Après des premières négociations qui auraient achoppé au début de l’été, la téléphonie mobile de Nokia a fini par tomber dans l’escarcelle de son partenaire stratégique, Microsoft. L’éditeur américain rachète pour 5,4 milliards d’euros, toute l’activité de téléphonie mobile, incluant les terminaux et les brevets.

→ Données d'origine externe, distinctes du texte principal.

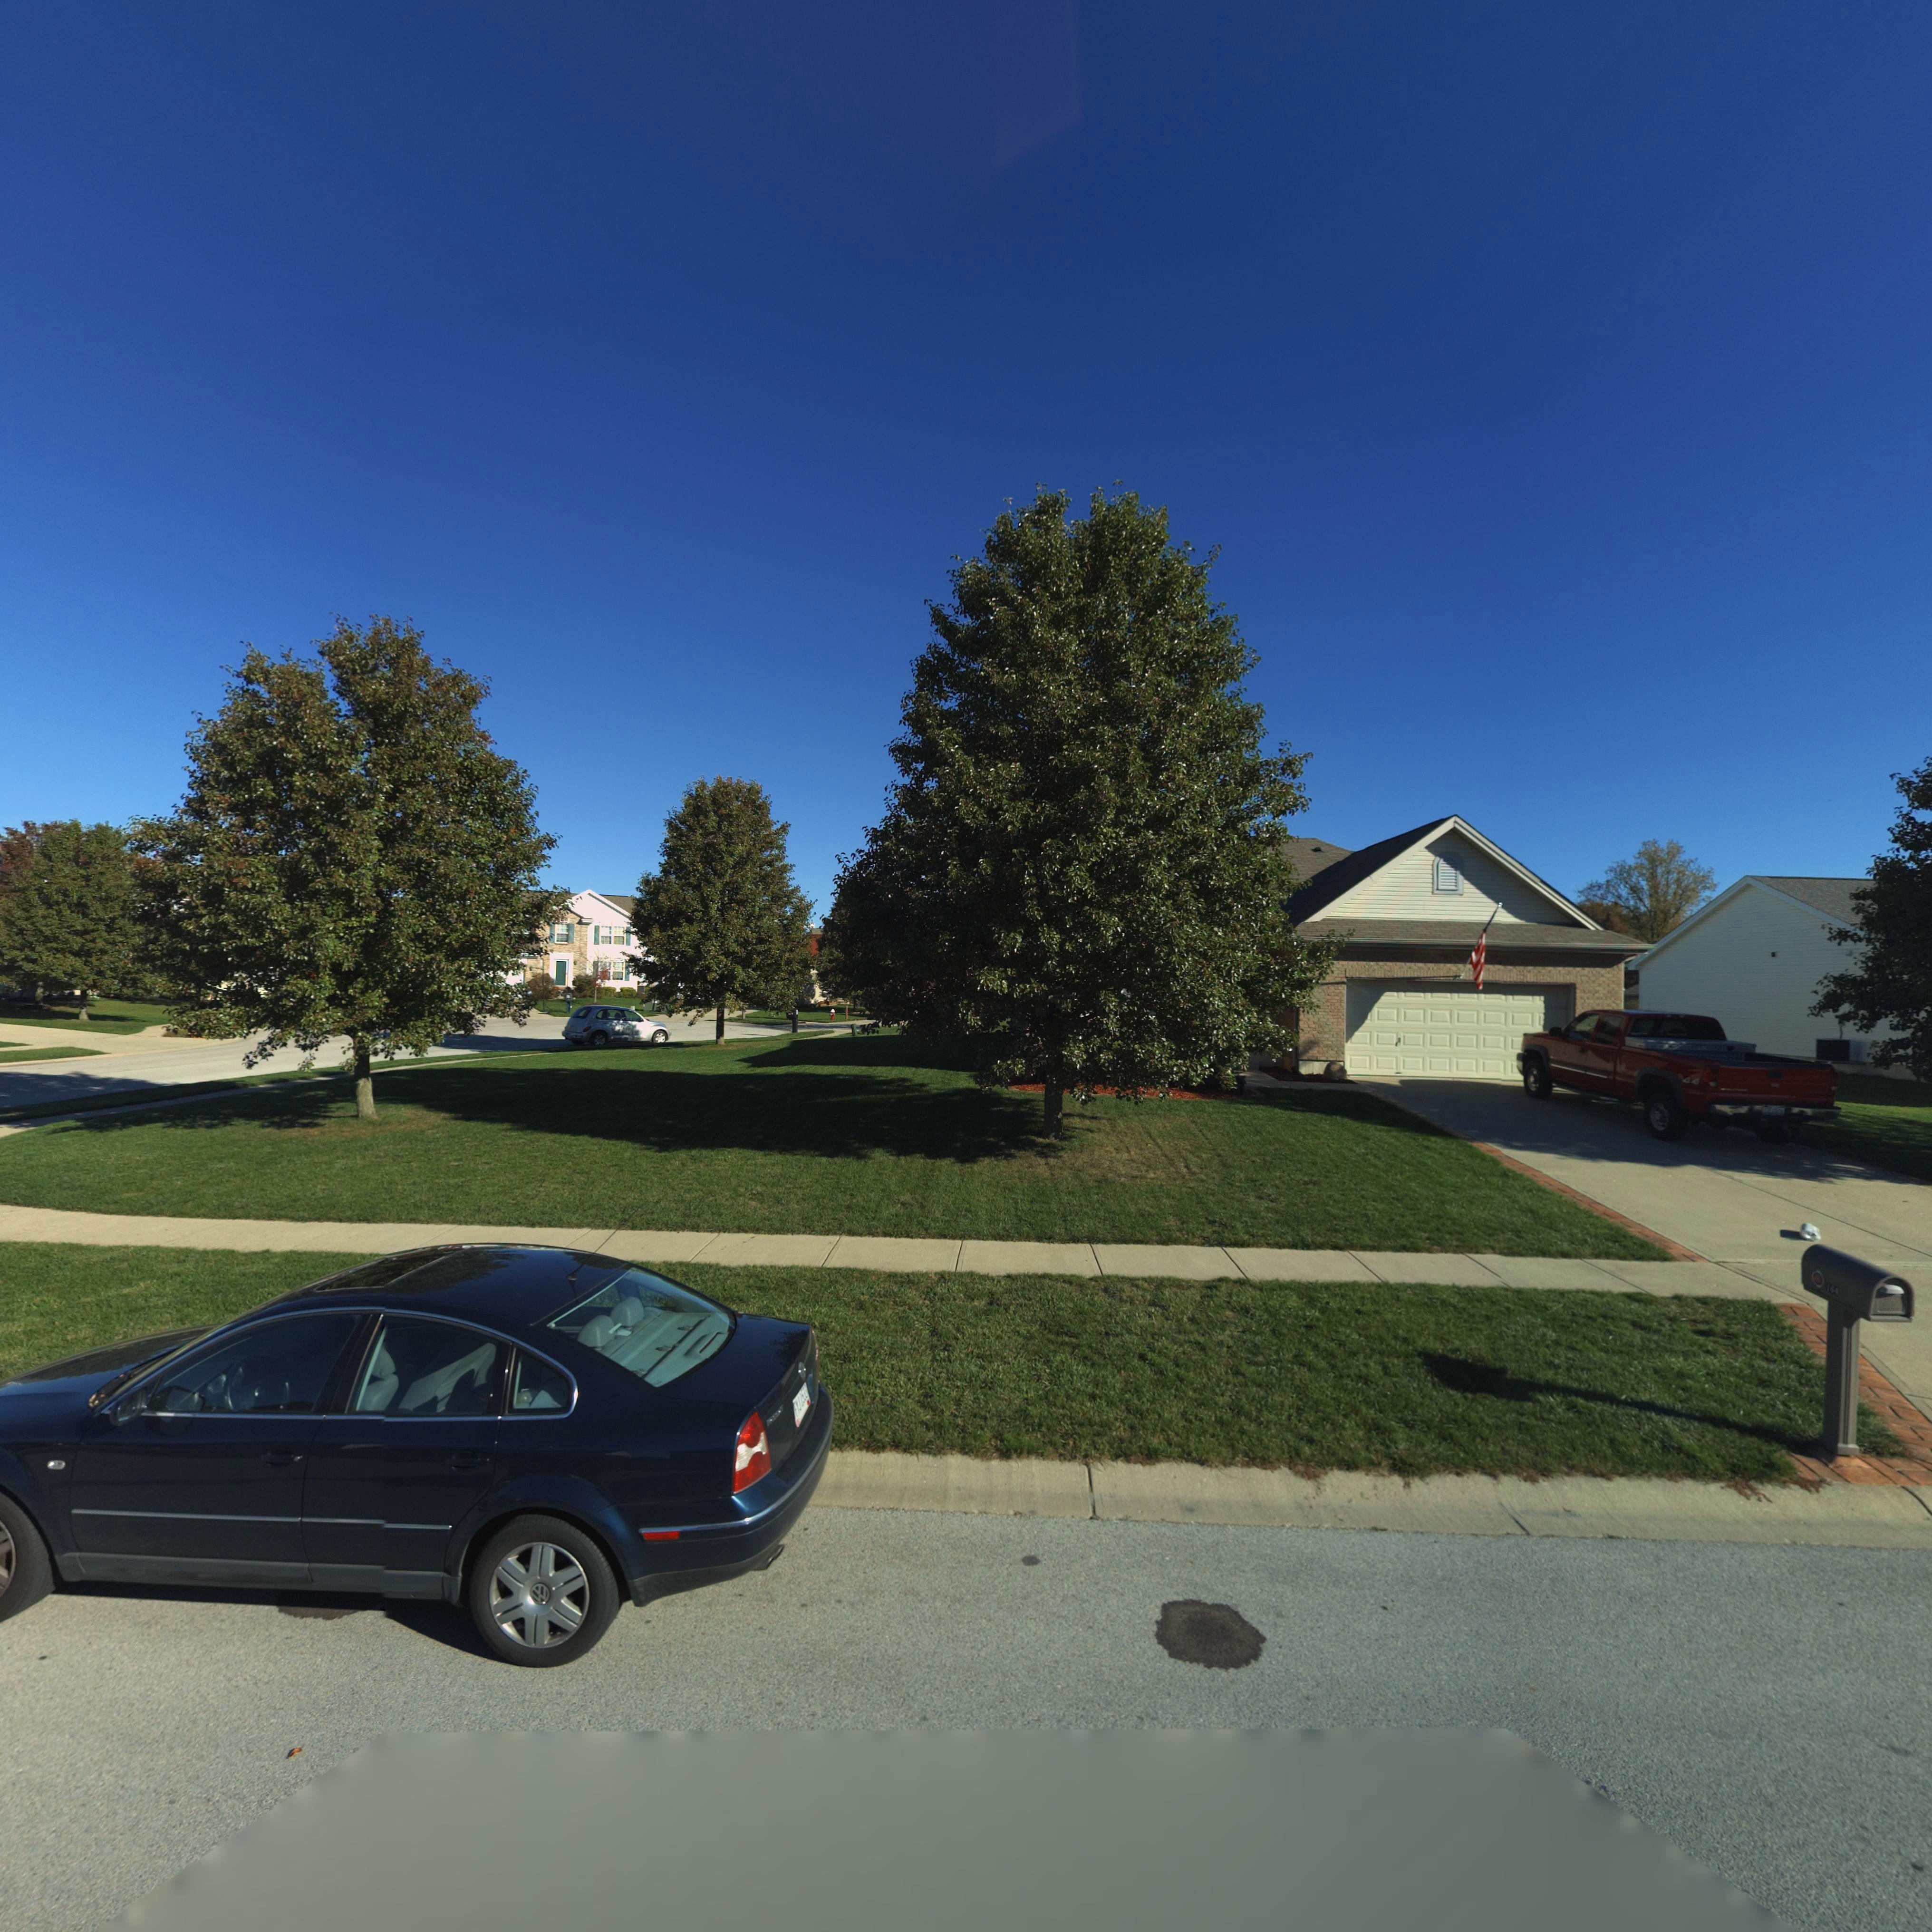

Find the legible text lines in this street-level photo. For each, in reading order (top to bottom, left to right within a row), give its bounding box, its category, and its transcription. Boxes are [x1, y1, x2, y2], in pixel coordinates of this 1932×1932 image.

[1826, 1282, 1840, 1296] StreetNumber: 154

Cette acquisition confirme la nécessité pour Microsoft de disposer de sa propre activité de conception et de fabrication de smartphones. Son enjeu est de conforter la place de troisième de Windows Phone sur le podium des systèmes d’exploitation mobile, derrière le quasi-duopole que représentent iOS (Apple) et Android (Google).

Google n’avait pas raisonné autrement lorsqu’il a mis la main sur la téléphonie mobile de Motorola en 2011, au risque de se mettre à dos les autres fabricants de smartphones ayant choisi Android.

Dans le cas de Microsoft, c’est clairement le risque de marginalisation de Windows Phone qu’il tente d’endiguer en mettant la main sur une marque et une gamme de téléphones mondialement connues. Nokia conserve l’activité d’équipements télécoms pour opérateurs et les logiciels de cartographie et de navigation Here (que Microsoft pourra utiliser sous licence).

Ancien de Microsoft, Stephen Elop, PDG de Nokia, retournera chez son ex-employeur à l’issue de la transaction. Ce qui en fait un candidat sérieux à la succession annoncée de Steve Ballmer.